Мордехай лениво поднимается, берет ковшик, зачерпывает воды, подернутой льдинками, и подает Шлойме.
— До чего холодная! Даже в виски отдает.
Снаружи заскрипели шаги, сопровождаемые невнятным бормотаньем. Мордехай узнал голос и сказал:
— Вон кацап идет…
Раздались глухие удары в наружную дверь.
— Отвори-и-и-те!
— Н-нет… Сказал «нет» — значит, нет.
— Отвори-и-ите, люди добрые! люди добрые, откройте!
— Стучи хоть до утра…
Стук прекратился. Кацап перешел от двери к восточному окну, и лицо его проглянуло сквозь слой инея, затянувшего стекла; послышался придушенный умоляющий голос и сильные удары по раме окна.
— Отворите, люди добрые, а не то — замерзну.
Старуха проснулась, вышла из своей каморки в одной рубашке, и, став посреди комнаты, заворчала:
— А чего еще ждать-то? Он сидит до полуночи. Лампа горит. Пьяные со всей округи так и норовят сюда. Потуши огонь, он и уйдет.
Потуши огонь, — повторяет с печи Длинный Шлойме.
Откройте, откройте, замерзаю…
— Ступай себе к своим, — говорит Мордехай через стекло.
Кацап заплакал, и трудно было разобрать, настоящий это плач или притворный.
Мордехай погасил лампу, и тот умолк.
Снаружи послышалось какое-то царапанье по стене и постукивание палки, слабое, словно нечаянное постукиванье по нижним бревнам избы. Видно, кацап наклонился и упал, растянулся на земле.
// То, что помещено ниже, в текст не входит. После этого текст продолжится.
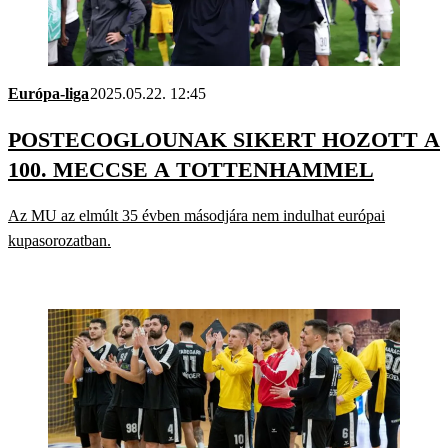
Európa-liga
2025.05.22. 12:45
POSTECOGLOUNAK SIKERT HOZOTT A
100. MECCSE A TOTTENHAMMEL
Az MU az elmúlt 35 évben másodjára nem indulhat európai
kupasorozatban.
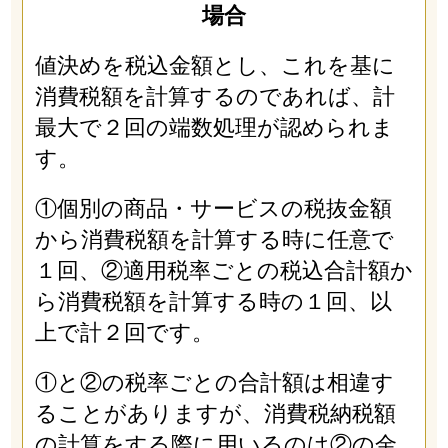
場合
値決めを税込金額とし、これを基に
消費税額を計算するのであれば、計
最大で２回の端数処理が認められま
す。
①個別の商品・サービスの税抜金額
から消費税額を計算する時に任意で
１回、②適用税率ごとの税込合計額か
ら消費税額を計算する時の１回、以
上で計２回です。
①と②の税率ごとの合計額は相違す
ることがありますが、消費税納税額
の計算をする際に用いるのは②の金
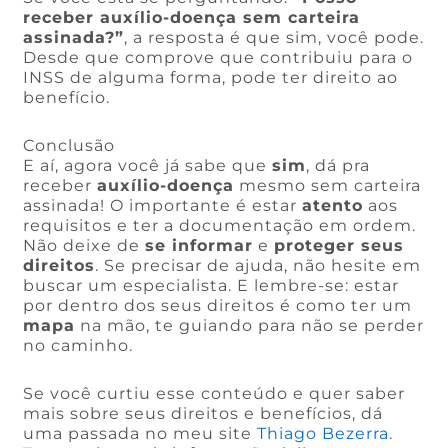
receber auxílio-doença sem carteira
assinada?”
, a resposta é que sim, você pode.
Desde que comprove que contribuiu para o
INSS de alguma forma, pode ter direito ao
benefício.
Conclusão
E aí, agora você já sabe que
sim
, dá pra
receber
auxílio-doença
mesmo sem carteira
assinada! O importante é estar
atento
aos
requisitos e ter a documentação em ordem.
Não deixe de
se informar
e
proteger seus
direitos
. Se precisar de ajuda, não hesite em
buscar um especialista. E lembre-se: estar
por dentro dos seus direitos é como ter um
mapa
na mão, te guiando para não se perder
no caminho.
Se você curtiu esse conteúdo e quer saber
mais sobre seus direitos e benefícios, dá
uma passada no meu site
Thiago Bezerra
.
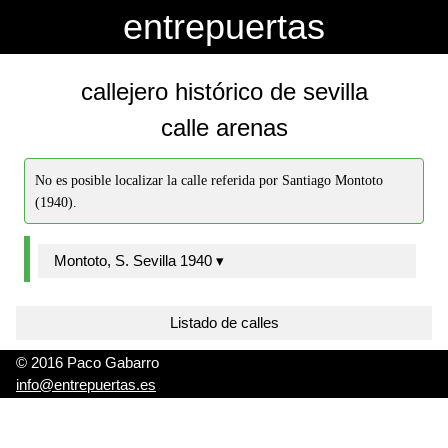
-->
-->
entrepuertas
callejero histórico de sevilla
calle arenas
No es posible localizar la calle referida por Santiago Montoto
(1940).
Montoto, S. Sevilla 1940 ▾
Listado de calles
© 2016 Paco Gabarro
info@entrepuertas.es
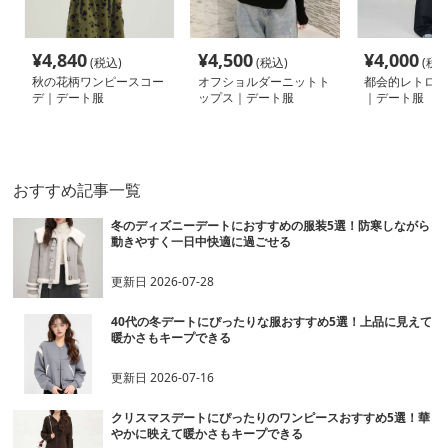
¥
4,840
¥
4,500
¥
4,000
(税込)
(税込)
(税込
秋の花柄ワンピースコー
オフショルダーニットト
都会的レトロ風
デ｜デート服
ップス｜デート服
｜デート服
おすすめ記事一覧
冬のディズニーデートにおすすめの服装5選！防寒しながら
動きやすく一日中快適に過ごせる
更新日
2026-07-28
40代の冬デートにぴったりな服おすすめ5選！上品に見えて
暖かさもキープできる
更新日
2026-07-16
クリスマスデートにぴったりのワンピースおすすめ5選！華
やかに映えて暖かさもキープできる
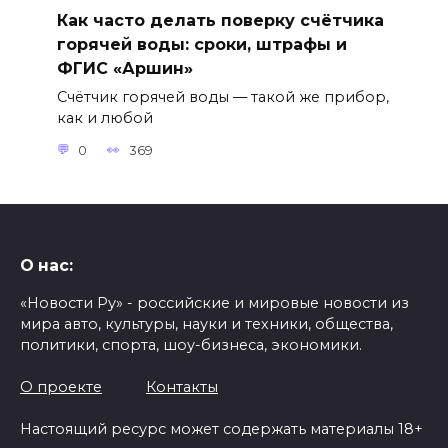
Как часто делать поверку счётчика
горячей воды: сроки, штрафы и
ФГИС «Аршин»
Счётчик горячей воды — такой же прибор,
как и любой
0
369
О нас:
«Новости Ру» - российские и мировые новости из
мира авто, культуры, науки и техники, общества,
политики, спорта, шоу-бизнеса, экономики.
О проекте
Контакты
Настоящий ресурс может содержать материалы 18+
В наступившей в доме темноте засиял белизною снег на улице. Южное окно заискрилось морозными узорами, и на дощатой перегородке обозначились светлые пятна. Это был свет, падавший из дома Тимохи напротив, откуда доносились непрерывные глухие удары. Там толкли крупу.
Мордехай подошел к восточному окну и выглянул в не затянутый инеем просвет. Он увидел валенки кацапа и пеструю собаку Трихмана, быть может, бешеную, которая мелькнула и скрылась за углом.
Некоторое время спустя Мордехай принялся бродить по темной комнате взад и вперед, пока не собрался с духом и не влез на печку. Печь была высокая, почти под потолок, ни теплая, ни холодная, сверху на ней полно было тряпья, пыли, клопов. Тут царил непроглядный мрак. Сперва Мордехай ничего не видел, потом мало-помалу начал различать реб Нисона, лежавшего у южной стены, Длинного Шлойме, раскинувшегося навзничь посредине, бревна стен, паклю, шевелившуюся от наружного ветра… Ветер выл в печной трубе и громыхал вьюшками.
Мордехай сидел на краю печки, закинув ногу на ногу, и курил папиросу, докурил, зевнул. Потом откашлялся, прочистил горло, и, по обыкновению, затянул одну из своих грустных, странных, никому не известных мелодий. Песнопение Судного дня о милосердии Божием…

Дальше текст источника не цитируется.